Extracted records
>> START

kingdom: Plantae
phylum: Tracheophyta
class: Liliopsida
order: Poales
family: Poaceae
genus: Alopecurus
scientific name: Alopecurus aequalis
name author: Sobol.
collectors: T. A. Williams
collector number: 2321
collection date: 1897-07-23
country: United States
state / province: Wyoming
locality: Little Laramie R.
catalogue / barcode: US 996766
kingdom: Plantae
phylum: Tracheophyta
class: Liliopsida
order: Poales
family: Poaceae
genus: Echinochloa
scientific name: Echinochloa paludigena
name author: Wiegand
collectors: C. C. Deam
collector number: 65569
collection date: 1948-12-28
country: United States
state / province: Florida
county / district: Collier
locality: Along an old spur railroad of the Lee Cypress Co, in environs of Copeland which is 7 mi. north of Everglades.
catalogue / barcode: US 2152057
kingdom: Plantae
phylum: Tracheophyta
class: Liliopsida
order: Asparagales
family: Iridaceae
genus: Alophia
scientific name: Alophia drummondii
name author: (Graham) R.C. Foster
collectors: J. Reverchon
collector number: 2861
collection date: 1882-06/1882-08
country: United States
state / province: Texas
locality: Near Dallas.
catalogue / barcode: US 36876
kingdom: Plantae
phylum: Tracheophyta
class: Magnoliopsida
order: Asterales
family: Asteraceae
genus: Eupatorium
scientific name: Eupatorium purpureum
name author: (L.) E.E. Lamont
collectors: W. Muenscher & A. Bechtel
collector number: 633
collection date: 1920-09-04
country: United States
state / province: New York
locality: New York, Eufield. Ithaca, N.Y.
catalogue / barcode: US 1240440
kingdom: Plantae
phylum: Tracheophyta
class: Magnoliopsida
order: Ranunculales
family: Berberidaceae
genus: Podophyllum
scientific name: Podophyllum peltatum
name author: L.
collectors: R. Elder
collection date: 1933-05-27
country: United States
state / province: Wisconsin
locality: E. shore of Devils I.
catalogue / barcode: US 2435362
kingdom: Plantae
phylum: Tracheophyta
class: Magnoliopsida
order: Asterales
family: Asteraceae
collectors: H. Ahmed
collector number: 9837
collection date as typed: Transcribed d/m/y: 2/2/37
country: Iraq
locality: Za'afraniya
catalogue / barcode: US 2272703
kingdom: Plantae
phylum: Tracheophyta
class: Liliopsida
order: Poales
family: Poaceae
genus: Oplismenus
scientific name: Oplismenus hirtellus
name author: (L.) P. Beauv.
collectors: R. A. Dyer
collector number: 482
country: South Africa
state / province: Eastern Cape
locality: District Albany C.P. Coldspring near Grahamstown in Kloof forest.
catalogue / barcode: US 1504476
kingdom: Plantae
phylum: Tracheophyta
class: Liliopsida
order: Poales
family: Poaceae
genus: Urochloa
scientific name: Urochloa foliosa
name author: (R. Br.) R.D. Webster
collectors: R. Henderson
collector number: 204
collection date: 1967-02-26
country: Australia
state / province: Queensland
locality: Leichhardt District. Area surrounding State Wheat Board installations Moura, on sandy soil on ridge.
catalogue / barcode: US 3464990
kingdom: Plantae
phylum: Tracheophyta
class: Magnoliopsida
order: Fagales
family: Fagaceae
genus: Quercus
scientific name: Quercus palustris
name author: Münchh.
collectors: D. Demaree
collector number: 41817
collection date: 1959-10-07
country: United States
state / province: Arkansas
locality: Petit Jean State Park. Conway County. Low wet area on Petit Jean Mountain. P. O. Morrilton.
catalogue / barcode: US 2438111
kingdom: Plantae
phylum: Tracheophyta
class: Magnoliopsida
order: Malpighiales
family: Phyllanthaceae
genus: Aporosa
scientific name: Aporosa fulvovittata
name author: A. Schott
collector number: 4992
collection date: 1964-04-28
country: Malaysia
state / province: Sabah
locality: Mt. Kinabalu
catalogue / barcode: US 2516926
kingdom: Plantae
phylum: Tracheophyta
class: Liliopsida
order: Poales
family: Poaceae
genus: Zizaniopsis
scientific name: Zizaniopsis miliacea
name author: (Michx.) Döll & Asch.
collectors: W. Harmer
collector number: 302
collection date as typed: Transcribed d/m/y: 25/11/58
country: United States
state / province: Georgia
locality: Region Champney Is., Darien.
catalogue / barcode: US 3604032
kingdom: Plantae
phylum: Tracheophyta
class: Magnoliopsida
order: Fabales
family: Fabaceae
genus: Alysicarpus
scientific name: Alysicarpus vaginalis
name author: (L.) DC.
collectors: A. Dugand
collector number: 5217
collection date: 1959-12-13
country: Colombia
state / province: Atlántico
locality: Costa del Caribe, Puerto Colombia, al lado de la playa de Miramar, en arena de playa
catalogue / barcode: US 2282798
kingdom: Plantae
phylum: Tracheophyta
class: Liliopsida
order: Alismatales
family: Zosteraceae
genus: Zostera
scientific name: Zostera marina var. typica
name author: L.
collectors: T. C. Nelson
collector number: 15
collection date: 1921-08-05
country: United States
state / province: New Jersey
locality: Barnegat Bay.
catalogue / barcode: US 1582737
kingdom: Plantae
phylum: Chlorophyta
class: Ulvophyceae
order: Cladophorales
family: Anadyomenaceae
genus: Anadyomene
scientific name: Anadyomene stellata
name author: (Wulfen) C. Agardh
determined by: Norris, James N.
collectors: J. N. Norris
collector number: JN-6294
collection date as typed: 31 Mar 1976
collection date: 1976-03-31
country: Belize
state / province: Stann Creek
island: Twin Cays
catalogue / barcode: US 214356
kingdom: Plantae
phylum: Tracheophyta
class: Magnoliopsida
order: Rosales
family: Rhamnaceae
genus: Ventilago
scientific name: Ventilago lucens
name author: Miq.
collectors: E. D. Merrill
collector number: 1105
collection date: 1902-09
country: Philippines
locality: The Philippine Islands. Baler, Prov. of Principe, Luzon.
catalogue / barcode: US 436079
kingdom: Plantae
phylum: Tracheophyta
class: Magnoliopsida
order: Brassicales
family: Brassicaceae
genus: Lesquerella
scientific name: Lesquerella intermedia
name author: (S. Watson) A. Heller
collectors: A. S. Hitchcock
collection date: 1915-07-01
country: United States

>> END

• _TASK BRIEF_: Please arrange the records above as a two-column CSV with the header columns "field" and "value" and one row for every line of every record. Put each field name and its value in its own quoted field, with any line breaks replaced by spaces.

• _RESULT FOR THIS TASK_:
field,value
"kingdom:","Plantae"
"phylum:","Tracheophyta"
"class:","Liliopsida"
"order:","Poales"
"family:","Poaceae"
"genus:","Alopecurus"
"scientific name:","Alopecurus aequalis"
"name author:","Sobol."
"collectors:","T. A. Williams"
"collector number:","2321"
"collection date:","1897-07-23"
"country:","United States"
"state / province:","Wyoming"
"locality:","Little Laramie R."
"catalogue / barcode:","US 996766"
"kingdom:","Plantae"
"phylum:","Tracheophyta"
"class:","Liliopsida"
"order:","Poales"
"family:","Poaceae"
"genus:","Echinochloa"
"scientific name:","Echinochloa paludigena"
"name author:","Wiegand"
"collectors:","C. C. Deam"
"collector number:","65569"
"collection date:","1948-12-28"
"country:","United States"
"state / province:","Florida"
"county / district:","Collier"
"locality:","Along an old spur railroad of the Lee Cypress Co, in environs of Copeland which is 7 mi. north of Everglades."
"catalogue / barcode:","US 2152057"
"kingdom:","Plantae"
"phylum:","Tracheophyta"
"class:","Liliopsida"
"order:","Asparagales"
"family:","Iridaceae"
"genus:","Alophia"
"scientific name:","Alophia drummondii"
"name author:","(Graham) R.C. Foster"
"collectors:","J. Reverchon"
"collector number:","2861"
"collection date:","1882-06/1882-08"
"country:","United States"
"state / province:","Texas"
"locality:","Near Dallas."
"catalogue / barcode:","US 36876"
"kingdom:","Plantae"
"phylum:","Tracheophyta"
"class:","Magnoliopsida"
"order:","Asterales"
"family:","Asteraceae"
"genus:","Eupatorium"
"scientific name:","Eupatorium purpureum"
"name author:","(L.) E.E. Lamont"
"collectors:","W. Muenscher & A. Bechtel"
"collector number:","633"
"collection date:","1920-09-04"
"country:","United States"
"state / province:","New York"
"locality:","New York, Eufield. Ithaca, N.Y."
"catalogue / barcode:","US 1240440"
"kingdom:","Plantae"
"phylum:","Tracheophyta"
"class:","Magnoliopsida"
"order:","Ranunculales"
"family:","Berberidaceae"
"genus:","Podophyllum"
"scientific name:","Podophyllum peltatum"
"name author:","L."
"collectors:","R. Elder"
"collection date:","1933-05-27"
"country:","United States"
"state / province:","Wisconsin"
"locality:","E. shore of Devils I."
"catalogue / barcode:","US 2435362"
"kingdom:","Plantae"
"phylum:","Tracheophyta"
"class:","Magnoliopsida"
"order:","Asterales"
"family:","Asteraceae"
"collectors:","H. Ahmed"
"collector number:","9837"
"collection date as typed:","Transcribed d/m/y: 2/2/37"
"country:","Iraq"
"locality:","Za'afraniya"
"catalogue / barcode:","US 2272703"
"kingdom:","Plantae"
"phylum:","Tracheophyta"
"class:","Liliopsida"
"order:","Poales"
"family:","Poaceae"
"genus:","Oplismenus"
"scientific name:","Oplismenus hirtellus"
"name author:","(L.) P. Beauv."
"collectors:","R. A. Dyer"
"collector number:","482"
"country:","South Africa"
"state / province:","Eastern Cape"
"locality:","District Albany C.P. Coldspring near Grahamstown in Kloof forest."
"catalogue / barcode:","US 1504476"
"kingdom:","Plantae"
"phylum:","Tracheophyta"
"class:","Liliopsida"
"order:","Poales"
"family:","Poaceae"
"genus:","Urochloa"
"scientific name:","Urochloa foliosa"
"name author:","(R. Br.) R.D. Webster"
"collectors:","R. Henderson"
"collector number:","204"
"collection date:","1967-02-26"
"country:","Australia"
"state / province:","Queensland"
"locality:","Leichhardt District. Area surrounding State Wheat Board installations Moura, on sandy soil on ridge."
"catalogue / barcode:","US 3464990"
"kingdom:","Plantae"
"phylum:","Tracheophyta"
"class:","Magnoliopsida"
"order:","Fagales"
"family:","Fagaceae"
"genus:","Quercus"
"scientific name:","Quercus palustris"
"name author:","Münchh."
"collectors:","D. Demaree"
"collector number:","41817"
"collection date:","1959-10-07"
"country:","United States"
"state / province:","Arkansas"
"locality:","Petit Jean State Park. Conway County. Low wet area on Petit Jean Mountain. P. O. Morrilton."
"catalogue / barcode:","US 2438111"
"kingdom:","Plantae"
"phylum:","Tracheophyta"
"class:","Magnoliopsida"
"order:","Malpighiales"
"family:","Phyllanthaceae"
"genus:","Aporosa"
"scientific name:","Aporosa fulvovittata"
"name author:","A. Schott"
"collector number:","4992"
"collection date:","1964-04-28"
"country:","Malaysia"
"state / province:","Sabah"
"locality:","Mt. Kinabalu"
"catalogue / barcode:","US 2516926"
"kingdom:","Plantae"
"phylum:","Tracheophyta"
"class:","Liliopsida"
"order:","Poales"
"family:","Poaceae"
"genus:","Zizaniopsis"
"scientific name:","Zizaniopsis miliacea"
"name author:","(Michx.) Döll & Asch."
"collectors:","W. Harmer"
"collector number:","302"
"collection date as typed:","Transcribed d/m/y: 25/11/58"
"country:","United States"
"state / province:","Georgia"
"locality:","Region Champney Is., Darien."
"catalogue / barcode:","US 3604032"
"kingdom:","Plantae"
"phylum:","Tracheophyta"
"class:","Magnoliopsida"
"order:","Fabales"
"family:","Fabaceae"
"genus:","Alysicarpus"
"scientific name:","Alysicarpus vaginalis"
"name author:","(L.) DC."
"collectors:","A. Dugand"
"collector number:","5217"
"collection date:","1959-12-13"
"country:","Colombia"
"state / province:","Atlántico"
"locality:","Costa del Caribe, Puerto Colombia, al lado de la playa de Miramar, en arena de playa"
"catalogue / barcode:","US 2282798"
"kingdom:","Plantae"
"phylum:","Tracheophyta"
"class:","Liliopsida"
"order:","Alismatales"
"family:","Zosteraceae"
"genus:","Zostera"
"scientific name:","Zostera marina var. typica"
"name author:","L."
"collectors:","T. C. Nelson"
"collector number:","15"
"collection date:","1921-08-05"
"country:","United States"
"state / province:","New Jersey"
"locality:","Barnegat Bay."
"catalogue / barcode:","US 1582737"
"kingdom:","Plantae"
"phylum:","Chlorophyta"
"class:","Ulvophyceae"
"order:","Cladophorales"
"family:","Anadyomenaceae"
"genus:","Anadyomene"
"scientific name:","Anadyomene stellata"
"name author:","(Wulfen) C. Agardh"
"determined by:","Norris, James N."
"collectors:","J. N. Norris"
"collector number:","JN-6294"
"collection date as typed:","31 Mar 1976"
"collection date:","1976-03-31"
"country:","Belize"
"state / province:","Stann Creek"
"island:","Twin Cays"
"catalogue / barcode:","US 214356"
"kingdom:","Plantae"
"phylum:","Tracheophyta"
"class:","Magnoliopsida"
"order:","Rosales"
"family:","Rhamnaceae"
"genus:","Ventilago"
"scientific name:","Ventilago lucens"
"name author:","Miq."
"collectors:","E. D. Merrill"
"collector number:","1105"
"collection date:","1902-09"
"country:","Philippines"
"locality:","The Philippine Islands. Baler, Prov. of Principe, Luzon."
"catalogue / barcode:","US 436079"
"kingdom:","Plantae"
"phylum:","Tracheophyta"
"class:","Magnoliopsida"
"order:","Brassicales"
"family:","Brassicaceae"
"genus:","Lesquerella"
"scientific name:","Lesquerella intermedia"
"name author:","(S. Watson) A. Heller"
"collectors:","A. S. Hitchcock"
"collection date:","1915-07-01"
"country:","United States"